**Set task 1**
Copy out every line of the listing below without any change, leaving out the pictures.

- - - -

Wednesday, January 4, 2012

A Paris Landmark: Shakespeare & Co.

That's George out front of the shop
In Paris, there is a place that two different types of people know. The first type is the tourist, who stumbles on it en route from Notre-Dame to the Luxembourg Gardens. The second is anyone interested in literature and the literary history of Paris. The latter spends hours poking through its two floors of disparate books; the former takes a photo and walks on.
     That place is Shakespeare & Co.

In case you’re not familiar with it, Shakespeare & Co. is a bookshop. Not a book store, a shop. Like something out of Dickens, from its wooden facade to its shelves - everywhere - to its steep and narrow staircase to its labyrinth of tiny rooms, all bulging with books of all sorts. A librarian’s nightmare but a book lover’s dream.

- - - -

**Set task 2**
Reproduce the passage on the Paris bookshop word for word, starting at "In case you’re" and ending at "book lover’s dream.".

(Records)
- - - -

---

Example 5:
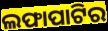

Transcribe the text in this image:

ଲଫାପାଟିର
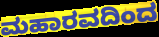
ಮಹಾರವದಿಂದ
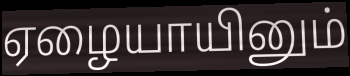
ஏழையாயினும்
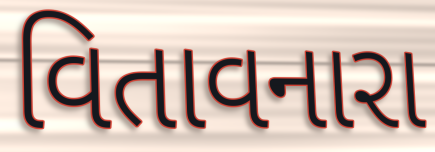
વિતાવનારા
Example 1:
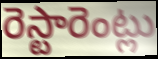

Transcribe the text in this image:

రెస్టారెంట్లు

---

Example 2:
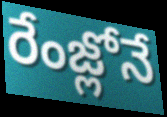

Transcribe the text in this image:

రేంజ్లోనే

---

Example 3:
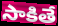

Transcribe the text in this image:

సాకితే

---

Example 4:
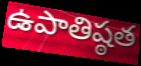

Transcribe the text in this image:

ఉపాతిష్ఠత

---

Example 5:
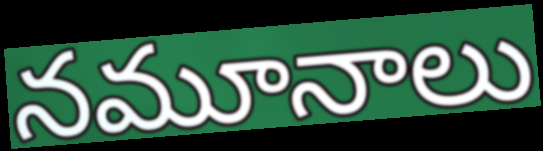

- - - -

**Correct result 1**
---

Example 5:

Transcribe the text in this image:

ଲଫାପାଟିର
ಮಹಾರವದಿಂದ
ஏழையாயினும்
વિતાવનારા
Example 1:

Transcribe the text in this image:

రెస్టారెంట్లు

---

Example 2:

Transcribe the text in this image:

రేంజ్లోనే

---

Example 3:

Transcribe the text in this image:

సాకితే

---

Example 4:

Transcribe the text in this image:

ఉపాతిష్ఠత

---

Example 5:

**Correct result 2**
In case you’re not familiar with it, Shakespeare & Co. is a bookshop. Not a book store, a shop. Like something out of Dickens, from its wooden facade to its shelves - everywhere - to its steep and narrow staircase to its labyrinth of tiny rooms, all bulging with books of all sorts. A librarian’s nightmare but a book lover’s dream.